Source passage
---------------
Quercus sagrana, also spelt Quercus sagraeana, the Cuban oak, is a medium-sized evergreen tree native to western Cuba in the Cuban pine forests ecoregion. It is the only oak native to the Caribbean.

Taxonomy 
The Cuban oak was first described by Nuttall in 1842 as Quercus sagraeana based on the specimen collected by Ramón de la Sagra. Article 60.8(c) of the International Code of Nomenclature for algae, fungi, and plants provides that where personal names end in -a, the adjectival form of the specific epithet is formed by adding -n- plus the appropriate gender ending. The International Plant Names Index has corrected Nuttall's sagraeana to sagrana in accordance with this article.
---------------
Information provided
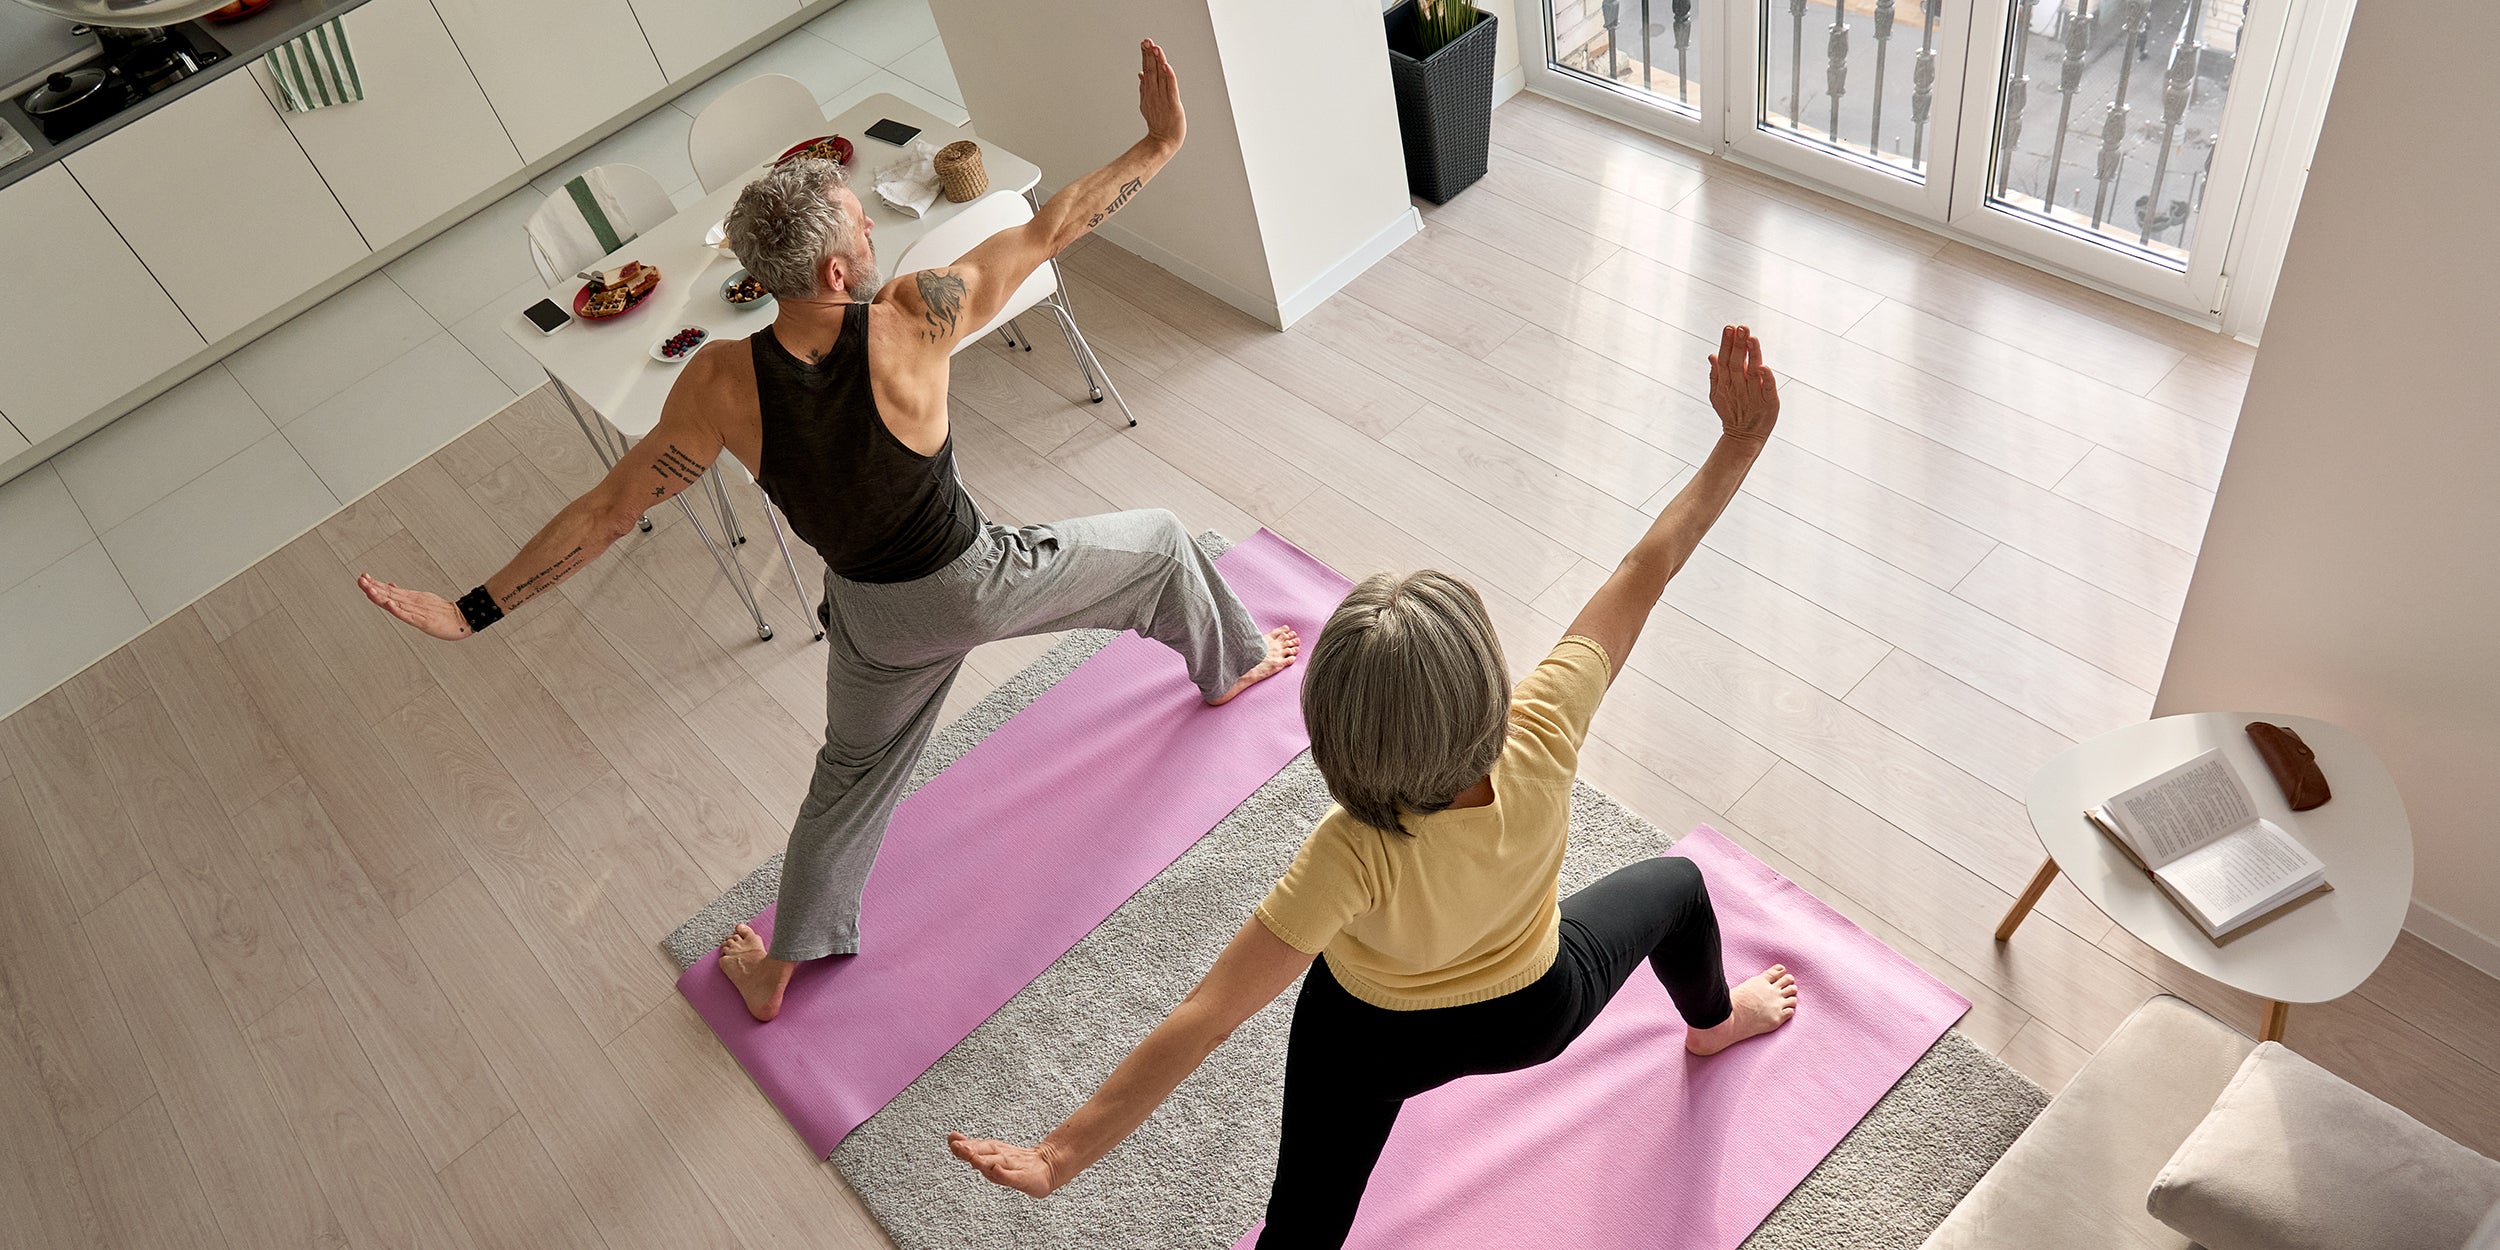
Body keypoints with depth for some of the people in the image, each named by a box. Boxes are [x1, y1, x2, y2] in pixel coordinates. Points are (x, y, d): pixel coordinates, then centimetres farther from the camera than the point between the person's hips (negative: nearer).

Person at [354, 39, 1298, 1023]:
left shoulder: (718, 386, -22)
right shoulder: (913, 319, -29)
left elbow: (606, 512, -16)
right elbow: (1047, 231, -19)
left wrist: (474, 610, -8)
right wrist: (1161, 141, -7)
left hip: (875, 617, 3)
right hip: (978, 582, -2)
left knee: (850, 775, 28)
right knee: (1159, 544, 24)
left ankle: (776, 970, 42)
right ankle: (1229, 665, 54)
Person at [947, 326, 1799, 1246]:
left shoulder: (1354, 857, -45)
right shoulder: (1543, 746, -39)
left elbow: (1204, 1022, -44)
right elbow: (1644, 574, -28)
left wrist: (1058, 1157, -40)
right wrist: (1740, 443, -18)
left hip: (1374, 1037, -3)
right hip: (1535, 1010, 3)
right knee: (1676, 884, 33)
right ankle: (1715, 1021, 66)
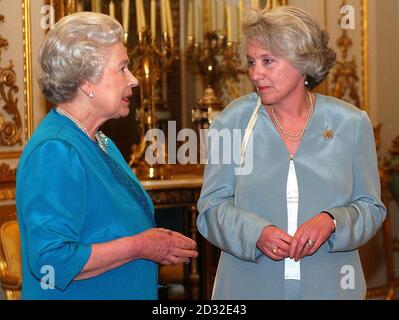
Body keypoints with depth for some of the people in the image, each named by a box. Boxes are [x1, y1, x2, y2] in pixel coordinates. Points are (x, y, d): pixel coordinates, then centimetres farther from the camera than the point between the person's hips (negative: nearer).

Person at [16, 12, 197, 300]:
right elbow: (51, 261, -30)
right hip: (77, 296, -9)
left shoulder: (102, 143, 9)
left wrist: (160, 244, 1)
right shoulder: (54, 151, -22)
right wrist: (139, 247, -22)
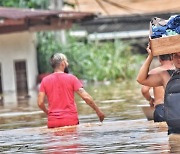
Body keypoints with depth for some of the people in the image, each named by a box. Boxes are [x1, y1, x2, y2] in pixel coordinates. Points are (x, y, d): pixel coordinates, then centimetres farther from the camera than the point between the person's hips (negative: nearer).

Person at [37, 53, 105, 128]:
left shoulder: (45, 80, 4)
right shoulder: (71, 78, -2)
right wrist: (98, 111, 3)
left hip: (53, 123, 2)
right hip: (71, 121, -2)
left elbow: (40, 103, 0)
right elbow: (86, 97, -7)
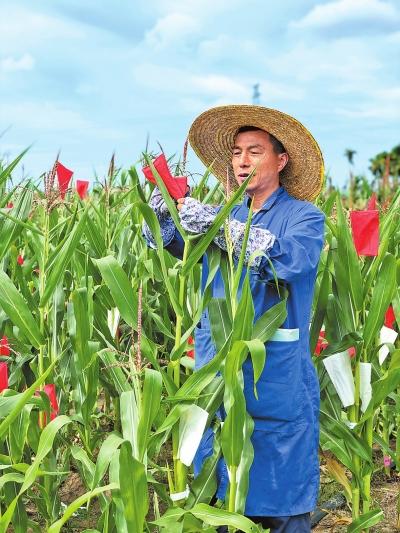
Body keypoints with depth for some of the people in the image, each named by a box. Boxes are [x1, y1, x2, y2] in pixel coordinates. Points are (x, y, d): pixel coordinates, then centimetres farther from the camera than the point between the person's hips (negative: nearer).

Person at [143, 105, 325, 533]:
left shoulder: (304, 216, -1)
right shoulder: (227, 216, 13)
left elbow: (287, 258, -22)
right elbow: (168, 241, 3)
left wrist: (217, 225, -30)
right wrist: (162, 209, -19)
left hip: (277, 380, -4)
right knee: (218, 497, 11)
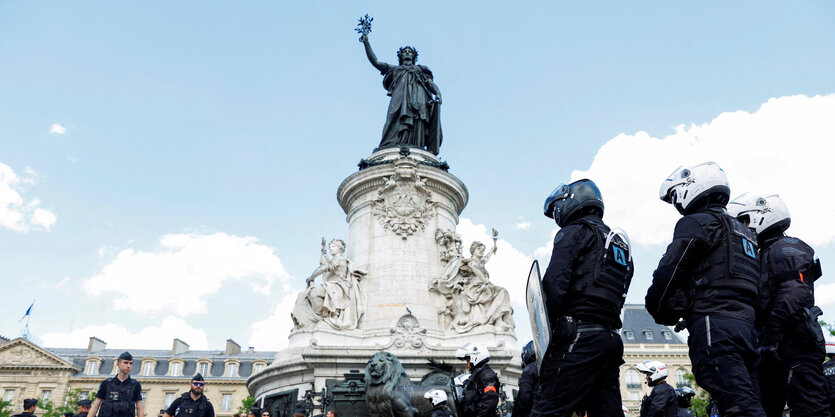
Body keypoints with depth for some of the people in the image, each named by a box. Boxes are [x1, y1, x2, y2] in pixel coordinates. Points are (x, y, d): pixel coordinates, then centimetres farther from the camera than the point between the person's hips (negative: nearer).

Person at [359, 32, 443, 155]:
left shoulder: (421, 70, 34)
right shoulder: (395, 69, 35)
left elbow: (432, 84, 20)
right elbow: (375, 61, 29)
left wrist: (438, 94, -2)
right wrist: (366, 43, 21)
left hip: (418, 95, 1)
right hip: (400, 95, -1)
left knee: (417, 121, -23)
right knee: (400, 120, -25)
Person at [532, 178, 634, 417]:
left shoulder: (575, 232, 2)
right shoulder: (621, 245, 28)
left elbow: (555, 283, -13)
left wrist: (549, 326, -6)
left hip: (579, 337, -9)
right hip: (612, 339, 9)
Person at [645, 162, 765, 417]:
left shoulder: (697, 222, 1)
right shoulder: (743, 231, 30)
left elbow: (670, 270, -9)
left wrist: (659, 310, 8)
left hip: (714, 324, -9)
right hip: (746, 323, 9)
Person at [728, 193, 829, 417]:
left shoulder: (785, 249, -7)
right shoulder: (762, 255, 23)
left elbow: (794, 294, -22)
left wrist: (772, 334, -27)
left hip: (795, 342, -10)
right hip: (773, 348, 10)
---------------
Tasks to complete
**a)** Please rewrite the stretch of the Cuban oak passage from "Quercus sagrana, also" through "with this article.", replacing "specimen" with "sample".
**b)** Answer these from the Cuban oak passage:
(i) Who first described the Cuban oak, and in what year?
(ii) Of what region is it the only native oak?
(iii) Who collected the specimen the first description was based on?

Solutions to the exercise
**a)**
Quercus sagrana, also spelt Quercus sagraeana, the Cuban oak, is a medium-sized evergreen tree native to western Cuba in the Cuban pine forests ecoregion. It is the only oak native to the Caribbean.

Taxonomy 
The Cuban oak was first described by Nuttall in 1842 as Quercus sagraeana based on the sample collected by Ramón de la Sagra. Article 60.8(c) of the International Code of Nomenclature for algae, fungi, and plants provides that where personal names end in -a, the adjectival form of the specific epithet is formed by adding -n- plus the appropriate gender ending. The International Plant Names Index has corrected Nuttall's sagraeana to sagrana in accordance with this article.

**b)**
(i) Nuttall, in 1842.
(ii) The Caribbean.
(iii) Ramón de la Sagra.